BOSTON (CBS) – A former Boston paramedic is now the target of a criminal probe, accused of tampering with painkillers and narcotics he was supposed to be giving to patients in his ambulance.
City health officials say it happened during a six week stretch in the summer of 2011, while the paramedic was working for Boston EMS.
“I’m not going to answer any specific questions about it,” says Dr. Barbara Ferrer, Director of the Boston Public Health Commission. “It might jeopardize the criminal investigation.”
What we do know is that the paramedic was yanked from his post more than a year ago, amid allegations he tampered with morphine, fentanyl, lorazepam and midazolam on his ambulance.
Why it has taken so long for city health officials to go public with this case isn’t clear.
During the last 48 hours or so, 57 patients he cared for back then have received phone calls and letters, offering them free HIV and Hepatitis screenings – even though officials doubt he has either.
“We have no evidence this paramedic has any such infections,” says Dr.
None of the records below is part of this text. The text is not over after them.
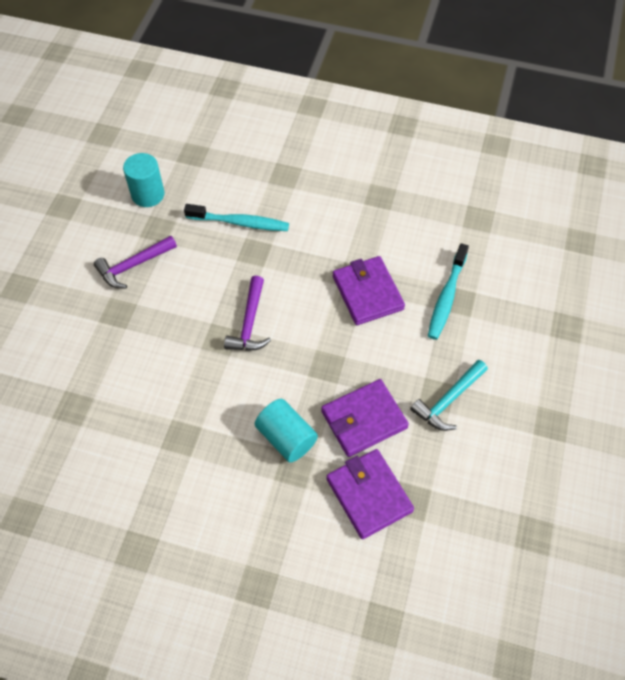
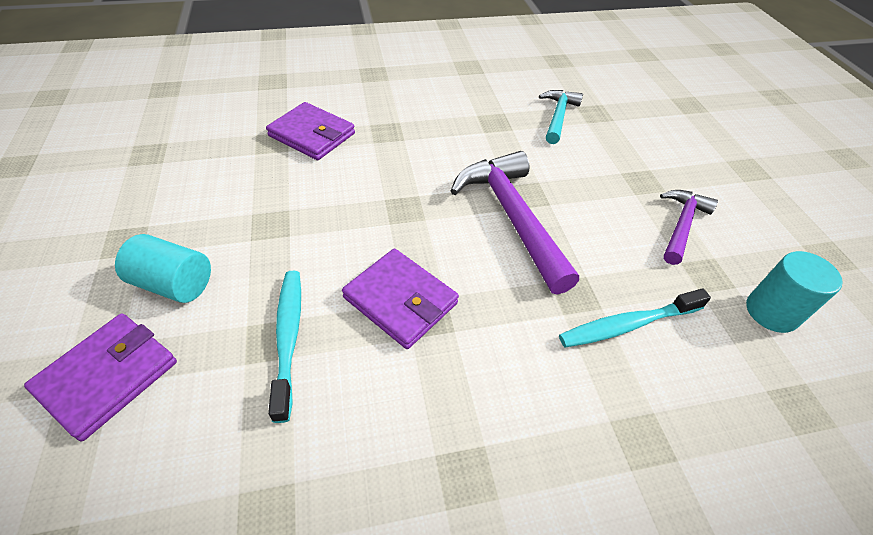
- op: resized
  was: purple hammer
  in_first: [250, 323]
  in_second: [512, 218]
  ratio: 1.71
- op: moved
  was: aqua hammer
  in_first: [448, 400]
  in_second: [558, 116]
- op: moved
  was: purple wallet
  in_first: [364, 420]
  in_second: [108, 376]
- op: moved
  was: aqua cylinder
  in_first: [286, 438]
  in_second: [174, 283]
Anita Barry with the Boston Public Health Commission. “Besides, the risk of infection is tiny in this scenario.”
Officials stress this scandal is nothing like the one at New Hampshire’s Exeter Hospital involving David Kwiatkowski, the medical technician now accused of infecting some 31 patients with hepatitis C by injecting them with syringes he had just used on himself.
Boston EMS officials sought to reassure citizens, saying this is the outfits first drug tampering case in its 135 year history.
“We feel pretty confident we now have safeguards in place that will keep this from happening again,” says EMS Chief James Hooley.
Boston Mayor Tom Menino insisted the rogue paramedic was an isolated case, and should not reflect on the other 350 paramedics and EMT’s who work for the city.
“One individual does not ruin an entire agency,” the mayor argued. “Boston EMS is probably the best service in the country.”
Morphine has now been removed from the city’s advanced life support ambulances – partly because of this case – and partly because it was seldom used.
Officials admit they have identified seven patients who died at the hospital after being transported by this paramedic, but insist the deaths were clearly caused by their critical injuries or ailments – not tainted meds.
They also point out that the 57 patients receiving notices now represent a fraction of one percent of the 17,000 patients Boston EMS carried during that six week stretch.
The public health director openly worries about the fallout from this scandal.
“Some people might lose confidence in a service that saves lives,” says Dr. Ferrer. “That would be beyond a shame.”